Possible side effects of ceftriaxone and sulfamethoxazole-trimethoprim include mild diarrhea, nausea, and vomiting.

Treatment of serious cases
If you have neurological symptoms, you could start immediately with a 12 to 18 month cycle of doxycycline (Vibramycin) combined with the antimalarial hydroxychloroquine (Plaquenil). They may also give you long-term antibiotics that reach the cerebrospinal fluid and brain, such as sulfamethoxazole-trimethoprim.

Possible side effects of doxycycline encompass loss of appetite, nausea, vomiting and sensitivity to sunlight. Hydroxychloroquine can cause loss of appetite, diarrhea, headaches, stomach cramps and dizziness.

Relief of symptoms
Symptoms should get better within one to two weeks after starting antibiotic treatment, and should disappear completely within a month.

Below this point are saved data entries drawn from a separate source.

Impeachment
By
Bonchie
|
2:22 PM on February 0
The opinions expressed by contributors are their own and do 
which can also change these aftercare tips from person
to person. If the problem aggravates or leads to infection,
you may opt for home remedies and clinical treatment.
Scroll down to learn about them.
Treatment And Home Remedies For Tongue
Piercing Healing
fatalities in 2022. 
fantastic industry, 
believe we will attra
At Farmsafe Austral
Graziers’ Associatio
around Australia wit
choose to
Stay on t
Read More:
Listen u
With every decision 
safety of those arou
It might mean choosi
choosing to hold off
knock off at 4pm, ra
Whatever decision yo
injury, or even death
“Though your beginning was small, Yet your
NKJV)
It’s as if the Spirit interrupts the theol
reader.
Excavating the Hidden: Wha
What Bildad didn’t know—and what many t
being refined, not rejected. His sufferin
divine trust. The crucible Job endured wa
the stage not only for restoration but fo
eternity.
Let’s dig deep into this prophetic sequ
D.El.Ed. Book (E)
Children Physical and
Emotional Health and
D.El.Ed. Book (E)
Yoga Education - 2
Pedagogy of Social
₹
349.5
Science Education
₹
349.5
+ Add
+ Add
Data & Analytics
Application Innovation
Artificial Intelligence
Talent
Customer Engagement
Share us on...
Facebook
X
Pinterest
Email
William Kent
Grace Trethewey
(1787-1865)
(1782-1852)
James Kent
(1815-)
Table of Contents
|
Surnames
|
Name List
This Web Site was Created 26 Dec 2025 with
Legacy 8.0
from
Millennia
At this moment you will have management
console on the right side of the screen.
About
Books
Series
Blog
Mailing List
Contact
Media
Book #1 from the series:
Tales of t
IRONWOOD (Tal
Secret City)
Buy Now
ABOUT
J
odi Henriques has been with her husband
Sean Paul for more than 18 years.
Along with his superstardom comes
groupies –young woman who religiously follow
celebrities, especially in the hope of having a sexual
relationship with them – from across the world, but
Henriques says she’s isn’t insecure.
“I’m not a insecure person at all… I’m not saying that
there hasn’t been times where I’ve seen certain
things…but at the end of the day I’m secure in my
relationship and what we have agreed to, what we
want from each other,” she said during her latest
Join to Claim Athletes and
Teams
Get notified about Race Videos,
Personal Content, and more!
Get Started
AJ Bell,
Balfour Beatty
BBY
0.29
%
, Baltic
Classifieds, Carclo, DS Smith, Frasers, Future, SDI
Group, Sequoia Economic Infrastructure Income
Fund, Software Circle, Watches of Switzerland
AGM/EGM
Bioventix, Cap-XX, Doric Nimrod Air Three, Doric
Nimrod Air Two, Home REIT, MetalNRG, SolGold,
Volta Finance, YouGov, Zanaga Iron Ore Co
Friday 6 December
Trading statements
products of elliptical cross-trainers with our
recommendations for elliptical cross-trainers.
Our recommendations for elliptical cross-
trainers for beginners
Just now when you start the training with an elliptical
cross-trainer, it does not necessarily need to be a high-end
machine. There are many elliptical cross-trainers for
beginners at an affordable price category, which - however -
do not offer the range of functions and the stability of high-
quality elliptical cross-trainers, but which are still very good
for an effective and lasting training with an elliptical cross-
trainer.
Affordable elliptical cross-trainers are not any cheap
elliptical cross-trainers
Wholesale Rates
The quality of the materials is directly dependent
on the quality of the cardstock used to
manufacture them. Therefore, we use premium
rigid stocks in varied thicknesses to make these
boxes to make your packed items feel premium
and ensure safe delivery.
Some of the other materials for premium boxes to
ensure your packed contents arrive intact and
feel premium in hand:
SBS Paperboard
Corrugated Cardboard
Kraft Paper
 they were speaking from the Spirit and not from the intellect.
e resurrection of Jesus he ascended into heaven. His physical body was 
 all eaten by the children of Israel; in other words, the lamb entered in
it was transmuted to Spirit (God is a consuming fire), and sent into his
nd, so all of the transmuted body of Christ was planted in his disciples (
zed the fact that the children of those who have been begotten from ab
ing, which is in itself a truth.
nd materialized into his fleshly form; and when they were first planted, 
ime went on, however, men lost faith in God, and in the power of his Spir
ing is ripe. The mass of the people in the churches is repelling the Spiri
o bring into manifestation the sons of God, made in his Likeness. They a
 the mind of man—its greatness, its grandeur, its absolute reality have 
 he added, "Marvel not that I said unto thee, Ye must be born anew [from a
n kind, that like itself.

But even though symptoms improve quickly, other laboratory tests may reveal the presence of bacteria for two or more years after starting antibiotics. Follow-up tests will help the doctor establish when you can stop taking antibiotics. Through regular monitoring, the development of resistance to a particular drug can also be detected; this is usually manifested by the absence of improvement in symptoms.

Even after a successful treatment, Whipple’s disease can reappear. Doctors usually advise regular checks. If you had a recurrence of the disease, you will have to repeat the antibiotic treatment.